> **TASK PROMPT**: Could you pick up the mailing-list thread about the clvmd/dlm_recoverd cluster problem after its last line and continue it?

(Beginning of TEXT SECTION)

[Linux-cluster] Problem in clvmd/dlm_recoverd

Wed Nov 19 04:30:33 UTC 2008

On 19/11/2008, at 2:06 AM, David Teigland wrote:

> On Tue, Nov 18, 2008 at 05:14:38PM +1030, Tom Lanyon wrote:
>> We seem to be having the same problem on a 5 node virtual cluster
>> where 3 of the nodes share a GFS mount.
>>
>> A backup script runs on one node which does some heavy reads + writes
>> to this mount at which point all three nodes jump to 100% cpu (90%
>> iowait on the machine that is doing the backup, 100% system on the
>> other two) and all LVM VGs, LVs and GFS mounts lock up.
>
> Which process was using 100% cpu?  If it was groupd, fenced,  
> dlm_controld
> or gfs_controld, then yes it may be the same problem.
>
>> Is there anything that could be tuned here to avoid this issue  
>> until a
>> bug fix is released?

(End of TEXT SECTION)
(Beginning of RECORDS PROVIDED)

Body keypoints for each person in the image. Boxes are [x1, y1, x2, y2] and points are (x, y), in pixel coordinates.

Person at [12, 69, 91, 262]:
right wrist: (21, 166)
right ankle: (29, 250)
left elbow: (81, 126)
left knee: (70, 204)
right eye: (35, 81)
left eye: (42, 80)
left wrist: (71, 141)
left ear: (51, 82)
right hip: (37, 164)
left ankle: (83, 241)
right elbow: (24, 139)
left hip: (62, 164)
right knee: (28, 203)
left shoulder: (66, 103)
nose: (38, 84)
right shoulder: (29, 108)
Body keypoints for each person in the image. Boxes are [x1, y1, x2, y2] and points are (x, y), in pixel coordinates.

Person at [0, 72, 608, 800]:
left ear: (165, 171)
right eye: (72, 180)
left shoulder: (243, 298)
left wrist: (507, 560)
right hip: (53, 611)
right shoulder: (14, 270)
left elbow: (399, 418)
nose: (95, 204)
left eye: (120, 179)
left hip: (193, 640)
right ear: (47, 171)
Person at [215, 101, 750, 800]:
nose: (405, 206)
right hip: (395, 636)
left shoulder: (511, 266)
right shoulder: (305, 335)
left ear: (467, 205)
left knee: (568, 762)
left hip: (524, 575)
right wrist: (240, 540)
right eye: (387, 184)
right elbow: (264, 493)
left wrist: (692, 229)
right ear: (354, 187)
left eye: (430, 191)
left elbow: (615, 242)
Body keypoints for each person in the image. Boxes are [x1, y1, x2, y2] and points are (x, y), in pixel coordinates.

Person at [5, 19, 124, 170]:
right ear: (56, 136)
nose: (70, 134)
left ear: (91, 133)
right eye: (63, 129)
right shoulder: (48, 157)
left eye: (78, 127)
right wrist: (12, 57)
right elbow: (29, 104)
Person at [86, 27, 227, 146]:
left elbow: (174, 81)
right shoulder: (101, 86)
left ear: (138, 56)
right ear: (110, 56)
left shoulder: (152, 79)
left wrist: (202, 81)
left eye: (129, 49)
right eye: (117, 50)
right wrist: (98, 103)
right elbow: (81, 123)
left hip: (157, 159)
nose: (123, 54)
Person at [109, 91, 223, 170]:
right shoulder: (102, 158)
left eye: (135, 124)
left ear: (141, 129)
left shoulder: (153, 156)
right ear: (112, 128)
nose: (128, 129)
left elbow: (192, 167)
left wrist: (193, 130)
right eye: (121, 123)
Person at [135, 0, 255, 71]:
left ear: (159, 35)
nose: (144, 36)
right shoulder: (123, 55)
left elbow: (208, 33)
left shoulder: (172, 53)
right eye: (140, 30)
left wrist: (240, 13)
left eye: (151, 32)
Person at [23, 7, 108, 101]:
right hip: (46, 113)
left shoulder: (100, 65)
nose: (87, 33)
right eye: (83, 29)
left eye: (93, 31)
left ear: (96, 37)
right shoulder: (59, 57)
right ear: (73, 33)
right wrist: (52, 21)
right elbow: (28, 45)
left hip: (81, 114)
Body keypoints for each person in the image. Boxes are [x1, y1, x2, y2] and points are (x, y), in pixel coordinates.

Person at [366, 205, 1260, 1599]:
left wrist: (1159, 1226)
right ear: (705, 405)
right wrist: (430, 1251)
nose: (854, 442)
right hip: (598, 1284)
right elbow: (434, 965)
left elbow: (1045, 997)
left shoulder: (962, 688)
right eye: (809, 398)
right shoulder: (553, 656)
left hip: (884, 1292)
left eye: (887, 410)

(End of RECORDS PROVIDED)

> **TASK OUTPUT**:
>
> I don't think there's any way to avoid the bug in the bz I referenced.
>
> Dave

We haven't been able to catch it quick enough to determine which  
process is using all CPU.

The other option is that we're just seeing a huge amount of glocks  
created on the node running backups and all others (webservers) are  
just hanging whilst trying to access files. I've just done some fairly  
aggressive tuning of the GFS mounts on all nodes; hopefully this fixes  
it!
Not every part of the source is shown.